- Founded: 1996
- Founder: Ferry Roseboom, Frans Hagenaars
- Distributor: V2 Records
- Genre: Various
- Country of origin: Netherlands
- Location: Amsterdam, Brooklyn
- Official website: https://www.excelsior-recordings.com/

= Excelsior Recordings =

Dutch independent record label

Excelsior Recordings is an independent record label located in Amsterdam, Netherlands. The label has over 400 releases.

[Task item] According to the Excelsior Recordings profile, what company distributes the label's releases?

[Extracted information]
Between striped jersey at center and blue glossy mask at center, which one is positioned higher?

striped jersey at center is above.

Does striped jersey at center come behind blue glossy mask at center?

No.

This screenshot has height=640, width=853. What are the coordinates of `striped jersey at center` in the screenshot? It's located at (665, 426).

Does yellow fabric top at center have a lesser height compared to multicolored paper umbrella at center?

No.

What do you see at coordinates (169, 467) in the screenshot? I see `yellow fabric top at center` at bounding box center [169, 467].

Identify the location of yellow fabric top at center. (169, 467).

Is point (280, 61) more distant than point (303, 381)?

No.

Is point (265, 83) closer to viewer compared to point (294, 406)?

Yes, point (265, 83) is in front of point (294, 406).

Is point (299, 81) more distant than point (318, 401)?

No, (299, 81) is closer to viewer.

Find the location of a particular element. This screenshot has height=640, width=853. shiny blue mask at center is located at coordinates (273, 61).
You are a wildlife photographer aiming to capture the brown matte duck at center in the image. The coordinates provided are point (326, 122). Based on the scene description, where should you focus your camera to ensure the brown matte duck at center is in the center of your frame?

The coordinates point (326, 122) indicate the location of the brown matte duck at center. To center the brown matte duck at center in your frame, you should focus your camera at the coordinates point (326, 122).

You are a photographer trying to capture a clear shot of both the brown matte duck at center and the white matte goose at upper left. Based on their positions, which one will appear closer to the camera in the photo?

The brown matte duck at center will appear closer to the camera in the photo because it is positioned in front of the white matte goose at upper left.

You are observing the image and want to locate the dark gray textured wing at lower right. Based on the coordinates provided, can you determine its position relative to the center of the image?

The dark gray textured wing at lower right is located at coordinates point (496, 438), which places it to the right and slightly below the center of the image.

[Output of the task] V2 Records